What you are asked to do:
Give again, exactly as written, the lines of the records below from the line with "left hip: (90, 162)" to the line with "left wrist: (396, 691)". Both end lines count; pictures do not.

..............................

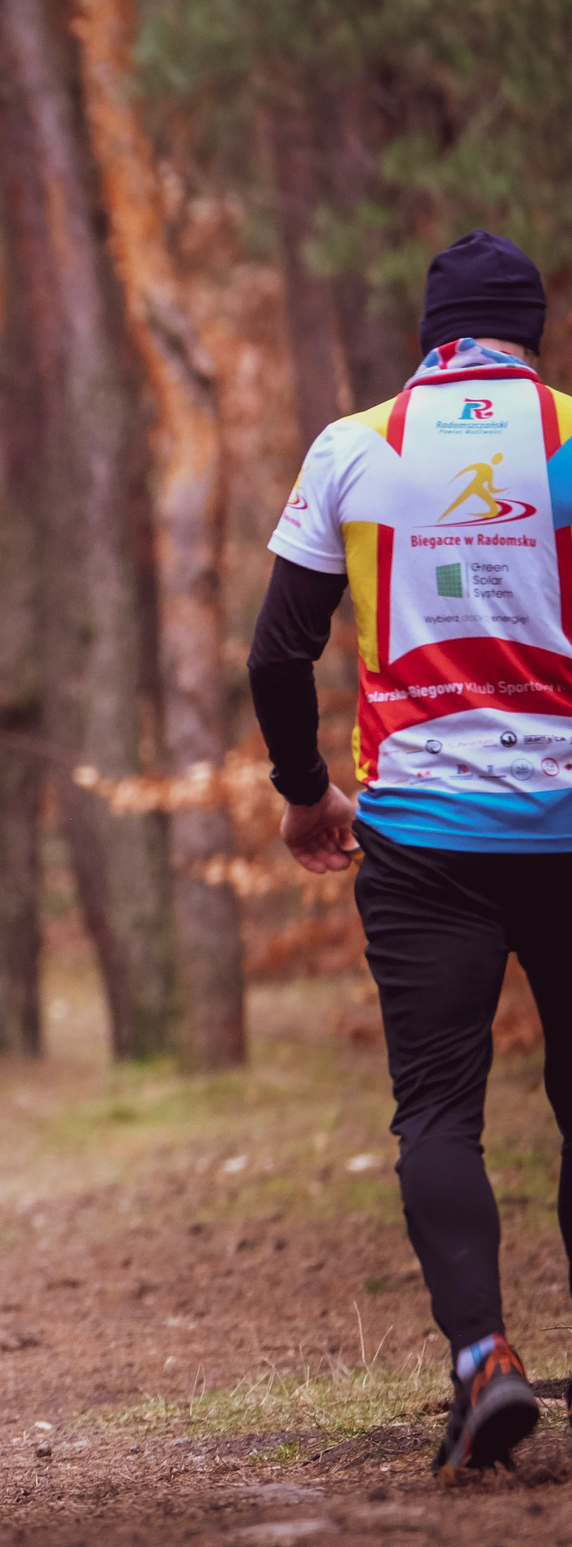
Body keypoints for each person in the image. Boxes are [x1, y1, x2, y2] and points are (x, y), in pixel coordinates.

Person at [253, 230, 571, 1480]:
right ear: (529, 331)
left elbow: (277, 653)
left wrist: (303, 793)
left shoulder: (355, 445)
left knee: (436, 1112)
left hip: (422, 833)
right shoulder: (565, 434)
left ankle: (483, 1359)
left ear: (431, 334)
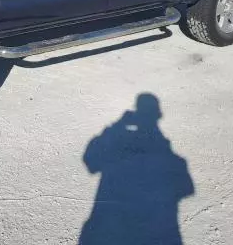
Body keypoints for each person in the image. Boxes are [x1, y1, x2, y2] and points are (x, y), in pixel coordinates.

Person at [80, 94, 194, 245]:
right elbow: (186, 189)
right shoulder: (176, 161)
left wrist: (117, 125)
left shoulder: (174, 160)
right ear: (158, 115)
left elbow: (91, 161)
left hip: (112, 226)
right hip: (160, 230)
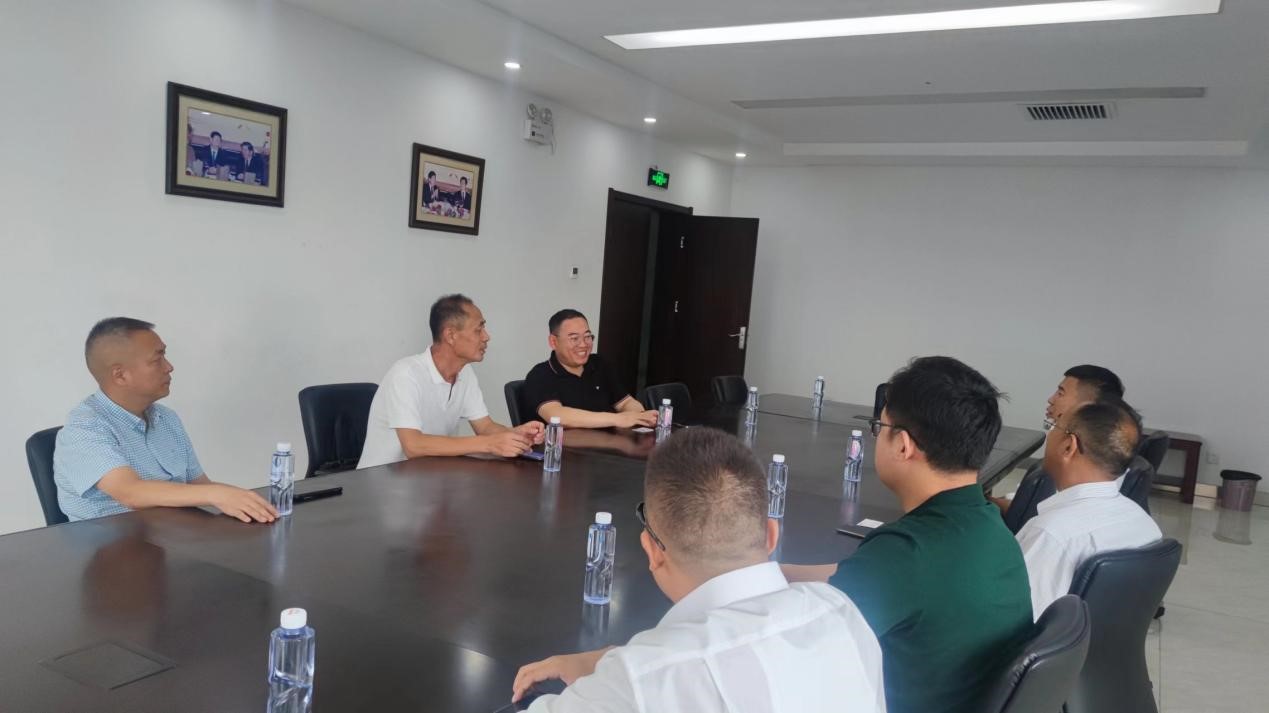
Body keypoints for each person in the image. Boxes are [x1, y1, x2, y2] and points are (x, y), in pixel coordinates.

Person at [511, 428, 886, 713]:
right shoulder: (842, 613)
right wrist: (612, 660)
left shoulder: (641, 681)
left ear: (653, 551)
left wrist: (610, 674)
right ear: (771, 536)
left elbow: (662, 671)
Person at [784, 356, 1032, 713]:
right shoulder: (990, 526)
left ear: (903, 444)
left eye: (879, 426)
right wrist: (776, 571)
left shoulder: (906, 552)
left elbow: (800, 646)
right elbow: (860, 580)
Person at [53, 318, 278, 523]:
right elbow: (130, 492)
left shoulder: (166, 418)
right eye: (157, 359)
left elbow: (199, 486)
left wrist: (251, 504)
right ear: (120, 375)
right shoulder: (83, 428)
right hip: (110, 548)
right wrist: (216, 494)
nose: (169, 367)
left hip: (172, 538)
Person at [358, 294, 544, 468]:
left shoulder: (465, 373)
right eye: (478, 330)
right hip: (381, 481)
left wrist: (515, 434)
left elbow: (485, 427)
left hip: (429, 476)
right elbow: (413, 446)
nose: (486, 337)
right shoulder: (406, 374)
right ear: (450, 335)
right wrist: (488, 444)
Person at [1016, 399, 1162, 618]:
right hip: (1106, 640)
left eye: (1053, 426)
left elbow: (1015, 617)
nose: (1050, 433)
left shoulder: (1051, 534)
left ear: (1069, 446)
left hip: (1057, 640)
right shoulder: (1145, 524)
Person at [992, 363, 1127, 514]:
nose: (1051, 399)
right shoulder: (1111, 451)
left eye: (1060, 393)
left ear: (1087, 406)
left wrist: (988, 502)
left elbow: (1030, 513)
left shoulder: (1079, 461)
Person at [521, 309, 658, 429]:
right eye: (574, 338)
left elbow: (625, 402)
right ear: (553, 342)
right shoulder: (540, 375)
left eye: (587, 337)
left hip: (609, 445)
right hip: (566, 448)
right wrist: (618, 419)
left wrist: (639, 416)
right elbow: (558, 416)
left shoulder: (599, 364)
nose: (583, 344)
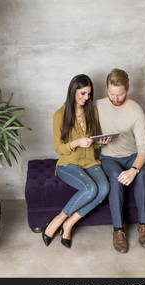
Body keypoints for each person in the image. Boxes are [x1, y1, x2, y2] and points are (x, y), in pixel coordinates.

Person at [42, 74, 109, 248]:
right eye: (82, 93)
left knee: (104, 189)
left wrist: (99, 142)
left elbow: (92, 144)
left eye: (89, 94)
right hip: (68, 164)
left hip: (90, 162)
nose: (86, 98)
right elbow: (59, 148)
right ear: (73, 91)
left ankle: (69, 224)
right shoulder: (59, 115)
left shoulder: (91, 110)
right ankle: (58, 220)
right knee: (91, 188)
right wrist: (76, 142)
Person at [96, 68, 145, 253]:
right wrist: (98, 142)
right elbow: (87, 138)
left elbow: (144, 148)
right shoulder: (98, 106)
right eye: (112, 94)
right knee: (115, 176)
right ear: (107, 89)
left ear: (127, 89)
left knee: (142, 174)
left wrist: (134, 169)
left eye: (120, 94)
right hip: (108, 157)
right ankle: (118, 230)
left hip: (131, 156)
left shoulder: (135, 109)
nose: (115, 98)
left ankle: (143, 225)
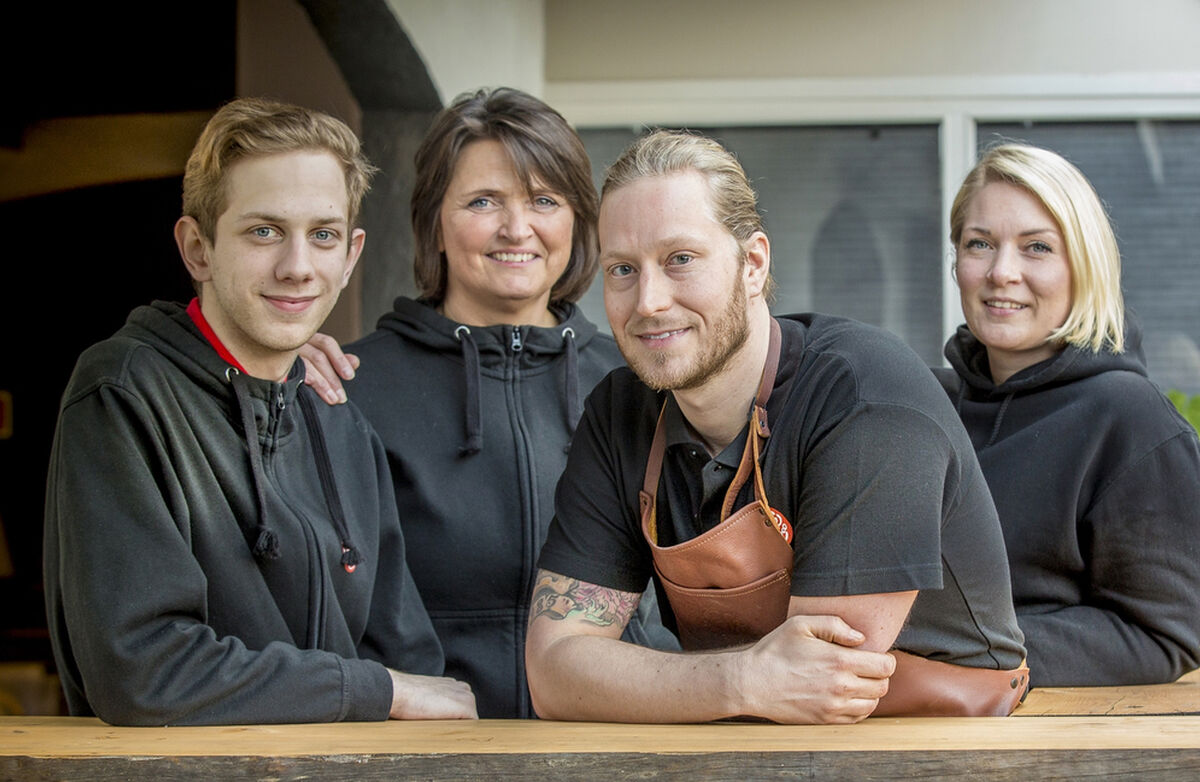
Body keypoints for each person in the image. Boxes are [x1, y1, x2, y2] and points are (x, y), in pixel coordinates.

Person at [526, 130, 1027, 724]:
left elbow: (822, 682)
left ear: (753, 263)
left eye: (680, 259)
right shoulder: (621, 410)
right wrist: (742, 679)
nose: (649, 301)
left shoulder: (866, 395)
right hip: (741, 740)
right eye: (622, 269)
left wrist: (655, 682)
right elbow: (553, 674)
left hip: (943, 741)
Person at [43, 98, 476, 726]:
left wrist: (396, 691)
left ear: (351, 254)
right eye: (263, 231)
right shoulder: (122, 395)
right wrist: (380, 693)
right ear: (198, 249)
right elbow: (143, 670)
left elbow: (408, 661)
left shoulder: (343, 425)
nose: (297, 267)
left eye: (322, 235)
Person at [300, 88, 674, 718]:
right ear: (434, 222)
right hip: (433, 749)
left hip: (616, 743)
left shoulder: (640, 381)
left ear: (578, 220)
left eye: (544, 201)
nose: (516, 228)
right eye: (482, 202)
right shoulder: (348, 385)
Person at [937, 143, 1200, 686]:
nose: (1001, 272)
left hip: (1046, 738)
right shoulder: (926, 406)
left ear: (1084, 265)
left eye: (1036, 247)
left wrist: (962, 650)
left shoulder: (1128, 419)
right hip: (891, 720)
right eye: (979, 243)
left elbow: (1167, 634)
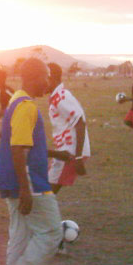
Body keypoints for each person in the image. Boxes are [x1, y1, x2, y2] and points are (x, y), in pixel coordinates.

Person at [0, 57, 64, 265]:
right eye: (46, 76)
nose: (48, 82)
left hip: (10, 179)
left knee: (20, 236)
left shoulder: (17, 100)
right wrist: (25, 189)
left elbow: (22, 142)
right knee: (52, 232)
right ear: (35, 77)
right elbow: (18, 149)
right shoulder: (26, 107)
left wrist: (56, 154)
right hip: (28, 182)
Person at [46, 62, 90, 194]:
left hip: (69, 153)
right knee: (45, 193)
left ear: (51, 79)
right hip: (65, 151)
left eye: (43, 78)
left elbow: (80, 122)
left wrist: (78, 157)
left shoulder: (62, 97)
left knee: (45, 194)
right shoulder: (56, 97)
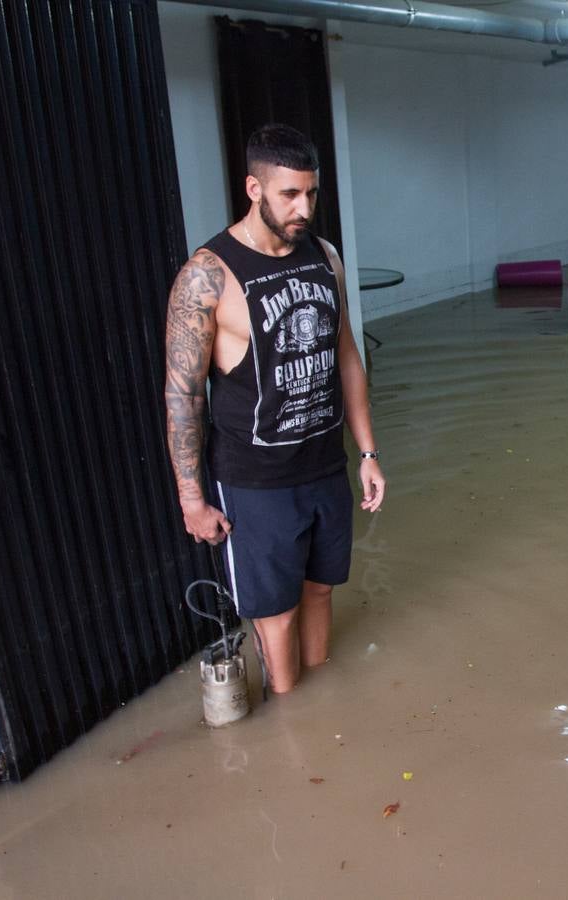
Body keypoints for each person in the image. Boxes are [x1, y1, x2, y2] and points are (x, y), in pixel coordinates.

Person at [163, 123, 385, 693]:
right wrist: (192, 497)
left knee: (319, 588)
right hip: (256, 480)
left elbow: (346, 355)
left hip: (324, 466)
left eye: (311, 193)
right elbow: (183, 394)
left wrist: (367, 451)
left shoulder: (324, 255)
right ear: (254, 189)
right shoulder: (206, 277)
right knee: (275, 612)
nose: (304, 207)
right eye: (290, 194)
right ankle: (291, 725)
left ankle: (323, 704)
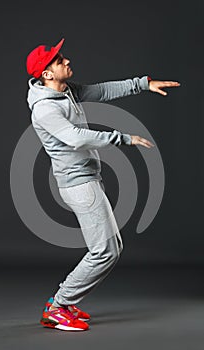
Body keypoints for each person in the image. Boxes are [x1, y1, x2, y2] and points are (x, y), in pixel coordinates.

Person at [26, 38, 180, 332]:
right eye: (59, 61)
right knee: (105, 251)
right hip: (78, 186)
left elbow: (104, 90)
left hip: (88, 179)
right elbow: (76, 137)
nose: (66, 61)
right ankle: (58, 307)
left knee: (113, 246)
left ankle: (65, 303)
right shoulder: (45, 109)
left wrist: (143, 84)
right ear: (46, 74)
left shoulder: (67, 91)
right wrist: (123, 137)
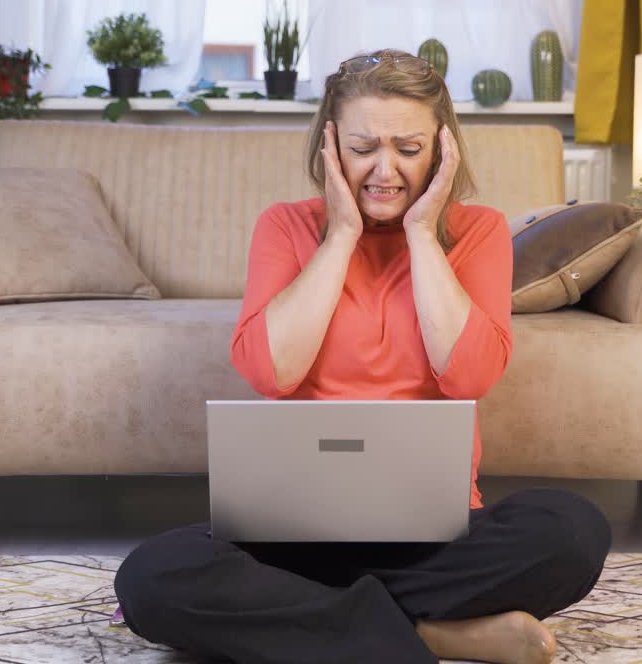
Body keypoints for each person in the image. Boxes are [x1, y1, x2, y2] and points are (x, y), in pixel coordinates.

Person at [113, 49, 611, 664]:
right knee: (152, 576)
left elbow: (469, 377)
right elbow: (274, 373)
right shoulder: (286, 226)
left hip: (437, 531)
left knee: (572, 531)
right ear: (330, 146)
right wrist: (342, 234)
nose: (386, 170)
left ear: (441, 150)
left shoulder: (477, 231)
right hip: (293, 531)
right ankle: (430, 634)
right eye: (363, 147)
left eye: (408, 148)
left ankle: (312, 618)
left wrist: (423, 234)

..............................

Answer for the task:
left hip: (90, 162)
nose: (86, 98)
right elbow: (59, 148)
right ear: (73, 91)
left ankle: (69, 224)
right shoulder: (59, 115)
left shoulder: (91, 110)
right ankle: (58, 220)
right knee: (91, 188)
right wrist: (76, 142)
Person at [96, 68, 145, 253]:
right wrist: (98, 142)
right elbow: (87, 138)
left elbow: (144, 148)
right shoulder: (98, 106)
right eye: (112, 94)
right knee: (115, 176)
right ear: (107, 89)
left ear: (127, 89)
left knee: (142, 174)
left wrist: (134, 169)
left eye: (120, 94)
right hip: (108, 157)
right ankle: (118, 230)
left hip: (131, 156)
left shoulder: (135, 109)
nose: (115, 98)
left ankle: (143, 225)
Body keypoints for each person in the image. Boxes are [x1, y1, x2, y2] and points are (x, y), in pixel coordinates.

Person at [526, 130, 1027, 724]:
left elbow: (822, 682)
left ear: (753, 263)
left eye: (680, 259)
right shoulder: (621, 410)
right wrist: (742, 679)
nose: (649, 301)
left shoulder: (866, 395)
right hip: (741, 740)
right eye: (622, 269)
left wrist: (655, 682)
right elbow: (553, 674)
left hip: (943, 741)
Person at [43, 98, 476, 726]:
left wrist: (396, 691)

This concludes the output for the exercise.